For hundreds of thousands of students living on the outskirts of Kenya's refugee camp, learning stops at sunset. After-school programs, parent-teacher conferences, evening and night classes don't exist.
Minnesota students to build solar suitcases to light up classrooms in Kenya's refugee camp
The program will teach STEM education, environmental action and global issues.
But soon that will change, thanks to Wells Fargo and We Care Solar, a national program that aims to end energy poverty in developing countries.
Together they are bringing a new program to 10 metro-area schools and one after-school program in the fall. Each institution will build at least a dozen portable 12-volt solar power systems that will light up the lives of more than 40,000 children living in Kakuma refugee camp, a town racked by crime, illiteracy, malnutrition, water shortages, illnesses and more.
The We Share Solar STEM program is designed to equip students with foundational skills in science, technology, engineering and math fields while also preparing them to become global change agents, said Gigi Dekko Goldman, co-founder of We Share Solar.
"Students who live in these regions of energy poverty, which is a great portion of rural sub-Saharan Africa, don't have electricity," Goldman said. "Students will build a system that's actually going to change the lives of their counterparts on the other side of the world."
About 840 million people around the world don't have access to electricity, according to a progress report released by World Bank and other humanitarian organizations. Meanwhile, about 573 million people who live in remote areas globally are energy deprived, and 1 in 2 are in sub-Saharan Africa.
Wells Fargo is spending $1 million over a four-year period to support We Share Solar's effort to end energy poverty in Africa.
Muzabel Welongo, a native of the Democratic Republic of the Congo and founder and executive director of Resilience Action International, an organization based in Kenya and Tanzania, has been working with We Share Solar for the past two years, identifying schools and centers in the camp that could benefit from the program.
Welongo spent eight years in Kakuma as a refugee, but he is now running his organization from Columbus, Ohio, and has a team on the ground in Africa. The goal, he said, is to make sure each school and center has at least one suitcase.
"Providing electricity will really help schools run extended hours," Welongo said. "It also means that the students here in the United States are just not doing it for the sake of learning.

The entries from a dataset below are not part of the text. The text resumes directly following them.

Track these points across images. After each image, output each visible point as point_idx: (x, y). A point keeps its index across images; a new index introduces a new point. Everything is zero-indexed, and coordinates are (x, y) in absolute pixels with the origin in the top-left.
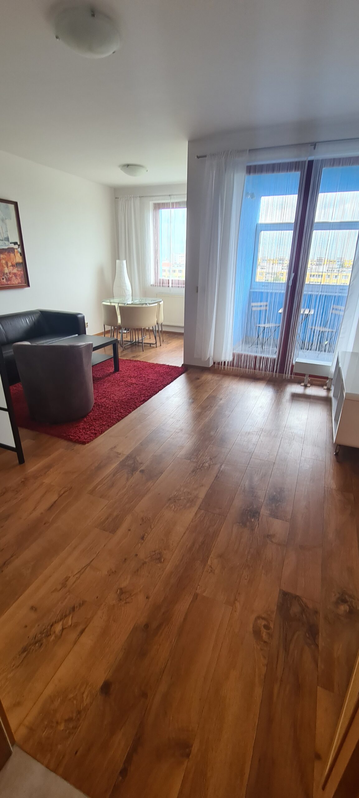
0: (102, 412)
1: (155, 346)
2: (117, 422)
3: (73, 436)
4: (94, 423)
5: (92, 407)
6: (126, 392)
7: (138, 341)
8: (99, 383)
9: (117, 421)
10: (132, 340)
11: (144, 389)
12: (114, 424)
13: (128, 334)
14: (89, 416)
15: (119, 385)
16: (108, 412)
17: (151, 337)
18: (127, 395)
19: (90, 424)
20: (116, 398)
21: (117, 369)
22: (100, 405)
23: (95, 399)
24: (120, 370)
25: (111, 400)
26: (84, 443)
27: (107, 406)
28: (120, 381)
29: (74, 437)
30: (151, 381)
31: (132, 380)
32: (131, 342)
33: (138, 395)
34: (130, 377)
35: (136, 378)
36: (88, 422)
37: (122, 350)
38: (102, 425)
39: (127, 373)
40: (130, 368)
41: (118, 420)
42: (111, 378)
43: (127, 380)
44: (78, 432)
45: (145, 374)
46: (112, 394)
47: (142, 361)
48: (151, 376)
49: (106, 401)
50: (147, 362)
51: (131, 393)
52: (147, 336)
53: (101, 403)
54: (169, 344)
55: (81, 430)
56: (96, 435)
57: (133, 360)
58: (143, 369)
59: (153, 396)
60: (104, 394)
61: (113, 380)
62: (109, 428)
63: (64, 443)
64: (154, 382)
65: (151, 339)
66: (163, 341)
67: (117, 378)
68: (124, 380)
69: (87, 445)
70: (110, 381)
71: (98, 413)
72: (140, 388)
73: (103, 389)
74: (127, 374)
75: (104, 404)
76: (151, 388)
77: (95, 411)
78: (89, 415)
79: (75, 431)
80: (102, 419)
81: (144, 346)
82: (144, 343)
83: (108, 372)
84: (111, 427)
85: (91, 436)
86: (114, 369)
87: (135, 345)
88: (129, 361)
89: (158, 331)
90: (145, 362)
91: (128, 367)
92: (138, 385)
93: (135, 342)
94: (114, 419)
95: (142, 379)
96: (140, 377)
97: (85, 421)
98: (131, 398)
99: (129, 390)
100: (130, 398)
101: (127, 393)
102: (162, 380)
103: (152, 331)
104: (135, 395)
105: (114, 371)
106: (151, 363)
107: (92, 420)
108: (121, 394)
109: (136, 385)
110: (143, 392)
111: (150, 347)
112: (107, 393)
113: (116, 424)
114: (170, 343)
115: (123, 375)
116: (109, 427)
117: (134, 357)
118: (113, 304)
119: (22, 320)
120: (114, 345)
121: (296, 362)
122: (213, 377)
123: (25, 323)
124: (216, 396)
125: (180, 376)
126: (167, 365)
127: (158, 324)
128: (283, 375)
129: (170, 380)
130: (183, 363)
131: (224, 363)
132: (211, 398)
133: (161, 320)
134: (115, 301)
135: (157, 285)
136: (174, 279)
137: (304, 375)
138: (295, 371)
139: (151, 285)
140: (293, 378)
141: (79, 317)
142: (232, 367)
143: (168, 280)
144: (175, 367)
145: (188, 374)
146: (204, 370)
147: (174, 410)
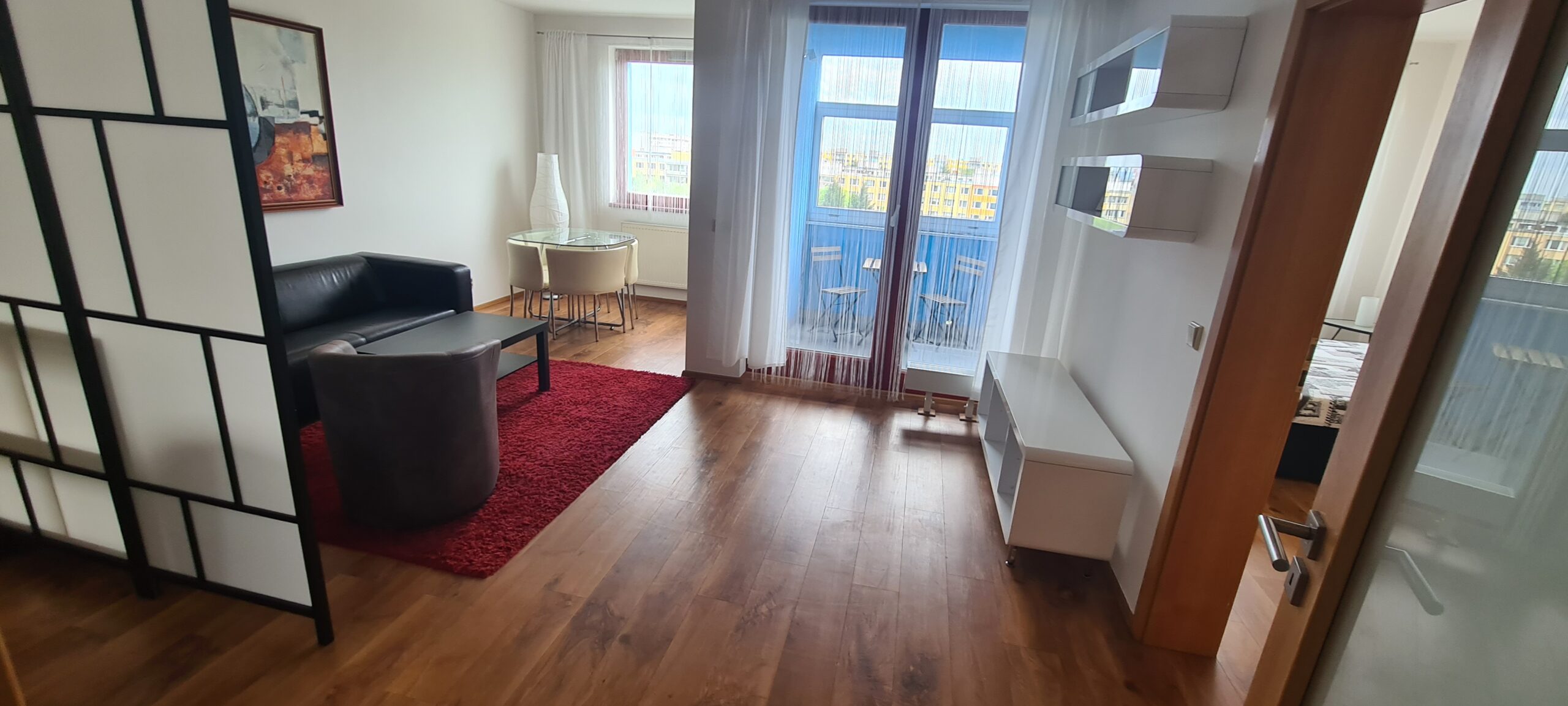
0: (519, 492)
1: (622, 331)
2: (555, 516)
3: (455, 559)
4: (503, 522)
5: (495, 482)
6: (569, 441)
7: (585, 318)
8: (505, 419)
9: (556, 514)
10: (571, 318)
11: (608, 431)
12: (549, 521)
13: (561, 300)
14: (488, 503)
15: (552, 424)
16: (533, 490)
17: (611, 309)
18: (573, 448)
19: (493, 524)
20: (549, 456)
21: (544, 385)
22: (513, 475)
23: (500, 460)
24: (551, 386)
25: (536, 460)
26: (481, 575)
27: (530, 475)
28: (554, 414)
29: (456, 562)
30: (622, 413)
31: (580, 411)
32: (569, 320)
33: (596, 445)
34: (576, 403)
35: (589, 405)
36: (489, 520)
37: (552, 338)
38: (521, 525)
39: (568, 393)
40: (572, 382)
41: (559, 511)
42: (531, 407)
43: (568, 412)
44: (465, 548)
45: (607, 394)
46: (538, 446)
47: (598, 366)
48: (621, 401)
49: (527, 463)
50: (609, 368)
51: (581, 442)
52: (602, 306)
53: (515, 470)
54: (650, 324)
55: (473, 543)
56: (509, 552)
57: (578, 363)
58: (601, 385)
59: (629, 447)
60: (519, 446)
61: (538, 411)
62: (538, 532)
63: (432, 579)
64: (628, 414)
65: (611, 313)
66: (637, 318)
67: (545, 406)
68: (562, 411)
69: (490, 578)
70: (532, 415)
71: (509, 494)
72: (601, 429)
73: (516, 433)
74: (568, 396)
75: (523, 473)
76: (623, 428)
77: (503, 490)
78: (489, 500)
79: (459, 546)
80: (521, 510)
81: (599, 329)
82: (599, 324)
83: (525, 392)
84: (542, 528)
85: (498, 556)
86: (537, 384)
87: (579, 327)
88: (570, 366)
89: (627, 296)
90: (604, 367)
91: (568, 380)
92: (594, 421)
93: (578, 321)
94: (550, 508)
95: (601, 408)
96: (597, 403)
97: (480, 518)
98: (583, 455)
99: (577, 434)
100: (579, 456)
101: (571, 442)
102: (644, 409)
103: (613, 297)
104: (590, 446)
105: (537, 388)
106: (617, 370)
107: (497, 516)
108: (558, 444)
109: (591, 421)
110: (607, 439)
111: (611, 332)
112: (527, 444)
113: (555, 521)
114: (652, 322)
115: (559, 398)
116: (539, 528)
117: (579, 355)
118: (530, 245)
119: (323, 278)
120: (541, 335)
121: (908, 369)
122: (750, 400)
123: (329, 283)
124: (761, 442)
125: (681, 398)
126: (651, 374)
127: (627, 285)
128: (887, 393)
129: (662, 408)
130: (684, 369)
131: (770, 369)
132: (751, 449)
133: (635, 277)
134: (535, 239)
135: (622, 204)
136: (657, 195)
137: (924, 393)
138: (906, 386)
139: (610, 205)
140: (903, 398)
141: (458, 273)
142: (784, 377)
143: (647, 196)
144: (669, 377)
145: (697, 394)
146: (728, 383)
147: (679, 478)
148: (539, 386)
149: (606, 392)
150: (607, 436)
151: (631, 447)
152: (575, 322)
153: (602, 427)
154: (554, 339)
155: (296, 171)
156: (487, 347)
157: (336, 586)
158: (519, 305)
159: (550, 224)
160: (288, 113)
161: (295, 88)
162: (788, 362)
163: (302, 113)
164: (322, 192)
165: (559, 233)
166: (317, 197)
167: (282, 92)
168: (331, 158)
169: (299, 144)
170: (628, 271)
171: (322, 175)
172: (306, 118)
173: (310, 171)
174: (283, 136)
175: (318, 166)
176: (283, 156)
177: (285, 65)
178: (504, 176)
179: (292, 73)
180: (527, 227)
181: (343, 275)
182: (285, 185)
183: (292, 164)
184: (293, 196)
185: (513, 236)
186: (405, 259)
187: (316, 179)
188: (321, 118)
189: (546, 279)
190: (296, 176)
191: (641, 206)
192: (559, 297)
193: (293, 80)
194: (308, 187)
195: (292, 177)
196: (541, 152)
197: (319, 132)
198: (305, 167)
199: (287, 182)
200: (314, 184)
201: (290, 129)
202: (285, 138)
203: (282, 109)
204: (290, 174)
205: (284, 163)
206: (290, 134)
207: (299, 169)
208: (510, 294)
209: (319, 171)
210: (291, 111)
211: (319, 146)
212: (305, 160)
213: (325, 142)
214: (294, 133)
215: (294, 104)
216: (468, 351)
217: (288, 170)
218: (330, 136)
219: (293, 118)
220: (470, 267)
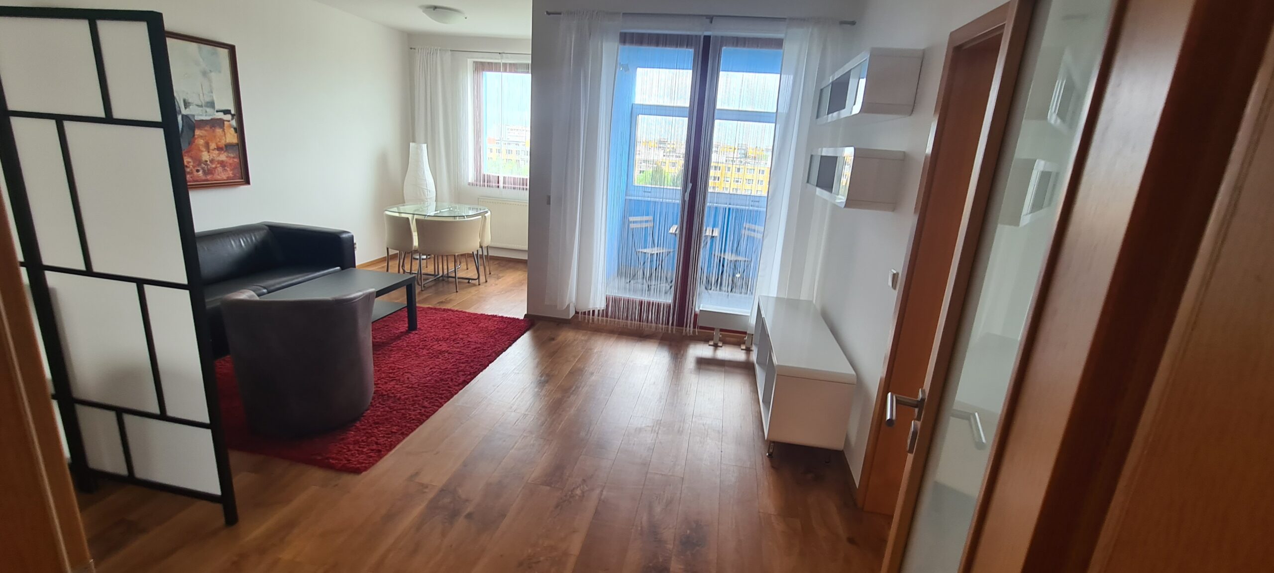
0: (390, 407)
1: (478, 284)
2: (418, 426)
3: (337, 459)
4: (376, 431)
5: (370, 400)
6: (431, 369)
7: (448, 274)
8: (380, 352)
9: (418, 424)
10: (437, 273)
11: (462, 361)
12: (413, 430)
13: (428, 260)
14: (363, 416)
15: (418, 356)
16: (400, 407)
17: (469, 267)
18: (434, 375)
19: (367, 433)
20: (414, 380)
21: (412, 326)
22: (385, 395)
23: (375, 384)
24: (418, 327)
25: (404, 384)
26: (357, 471)
27: (399, 395)
28: (420, 348)
29: (337, 461)
30: (474, 347)
31: (440, 346)
32: (434, 275)
33: (452, 372)
34: (437, 340)
35: (448, 341)
36: (364, 429)
37: (420, 289)
38: (390, 433)
39: (431, 332)
40: (435, 324)
41: (421, 422)
42: (402, 343)
43: (431, 347)
44: (345, 451)
45: (463, 333)
46: (406, 373)
47: (457, 311)
48: (473, 337)
49: (396, 386)
50: (465, 312)
51: (441, 369)
52: (462, 264)
53: (386, 391)
54: (500, 278)
55: (351, 447)
56: (380, 453)
57: (440, 309)
58: (459, 325)
59: (479, 373)
60: (391, 373)
61: (407, 346)
62: (404, 438)
63: (318, 474)
64: (479, 348)
65: (469, 269)
66: (490, 274)
67: (413, 342)
68: (426, 346)
69: (364, 473)
70: (402, 349)
71: (382, 410)
72: (457, 359)
73: (388, 363)
74: (431, 334)
75: (393, 393)
76: (475, 358)
77: (377, 407)
78: (365, 414)
79: (340, 449)
80: (391, 422)
81: (458, 282)
82: (458, 278)
83: (397, 332)
84: (407, 435)
85: (371, 457)
86: (407, 325)
87: (442, 281)
88: (434, 311)
89: (482, 256)
90: (461, 311)
91: (432, 322)
92: (451, 353)
93: (442, 276)
94: (413, 420)
95: (458, 343)
96: (455, 339)
97: (357, 428)
98: (442, 380)
99: (437, 363)
100: (439, 380)
101: (433, 370)
102: (492, 344)
103: (471, 257)
104: (448, 372)
105: (407, 329)
106: (472, 314)
107: (371, 426)
108: (422, 371)
109: (449, 353)
110: (461, 367)
111: (468, 284)
112: (397, 372)
113: (417, 430)
114: (502, 277)
115: (425, 336)
116: (405, 435)
117: (442, 302)
118: (403, 215)
119: (233, 242)
120: (409, 287)
121: (700, 310)
122: (577, 336)
123: (237, 247)
124: (584, 368)
125: (523, 335)
126: (499, 317)
127: (481, 247)
128: (683, 330)
129: (507, 343)
130: (526, 313)
131: (594, 311)
132: (577, 373)
133: (488, 241)
134: (408, 211)
135: (478, 183)
136: (507, 176)
137: (713, 329)
138: (700, 323)
139: (469, 184)
140: (697, 333)
141: (343, 238)
142: (605, 318)
143: (498, 177)
144: (514, 319)
145: (535, 332)
146: (561, 323)
147: (517, 396)
148: (409, 327)
149: (462, 331)
150: (462, 365)
151: (481, 373)
152: (440, 277)
153: (458, 358)
154: (422, 291)
155: (211, 157)
156: (363, 294)
157: (240, 481)
158: (394, 265)
159: (420, 199)
160: (206, 112)
161: (212, 93)
162: (607, 306)
163: (217, 111)
164: (232, 174)
165: (428, 206)
166: (228, 178)
167: (201, 95)
168: (241, 147)
169: (215, 137)
170: (482, 236)
171: (233, 161)
172: (221, 115)
173: (223, 157)
174: (201, 130)
175: (230, 153)
176: (202, 145)
177: (205, 74)
178: (382, 161)
179: (210, 81)
180: (403, 202)
181: (249, 239)
182: (203, 169)
183: (209, 152)
184: (209, 177)
185: (391, 208)
186: (299, 227)
187: (228, 164)
188: (233, 115)
189: (416, 243)
190: (212, 161)
191: (494, 184)
192: (427, 257)
193: (211, 86)
194: (221, 170)
195: (208, 162)
196: (414, 141)
197: (231, 126)
198: (219, 155)
199: (204, 166)
200: (226, 168)
201: (207, 124)
202: (203, 132)
203: (201, 109)
204: (207, 160)
205: (202, 151)
206: (207, 128)
207: (214, 156)
208: (386, 255)
209: (230, 157)
210: (208, 110)
211: (231, 137)
212: (219, 149)
213: (236, 135)
214: (211, 128)
215: (211, 104)
216: (348, 297)
217: (205, 156)
218: (240, 130)
219: (210, 115)
220: (353, 233)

They are also doing it with a mind-set of helping some of the most vulnerable populations like refugees back home."
During a two-day workshop in July, teachers learned about conditions in the camp, how to build the solar suitcases and how to integrate the We Share Solar program into their STEM curriculum. From September to November, teachers and students will build the suitcases and prepare them for shipment.
A single solar suitcase is durable enough to light up three classrooms and charge computers, cellphones and other electronic devices. Program leaders said they will document the delivery and installation process of the solar suitcases on camera and share the stories with the students who built them.
Lars Peterson, a career and technical education teacher at Minneapolis' Patrick Henry High School, and Emily Vang, a youth counselor for Girls Inc. at the YWCA of Minneapolis, were among those who attended the training workshop. Peterson said he signed on to the program because it will give his 45 students in engineering classes practical skills and also benefit the lives of Kenya's refugee children.
"It will be an interesting experience for my students because many of them come from circumstances that are very challenging socioeconomically," Peterson said. "And for them to learn about other students who in many cases have even less resources than they have been used to and accustomed to, it will help provide some perspective for them."
The YWCA will offer We Share Solar for about six months as an after-school program through Girls Inc. for girls of all ages.
"This would totally be different from other STEM activities we have," Vang said. "This will definitely give the girls more exposure to different STEM careers and just more hands-on experience."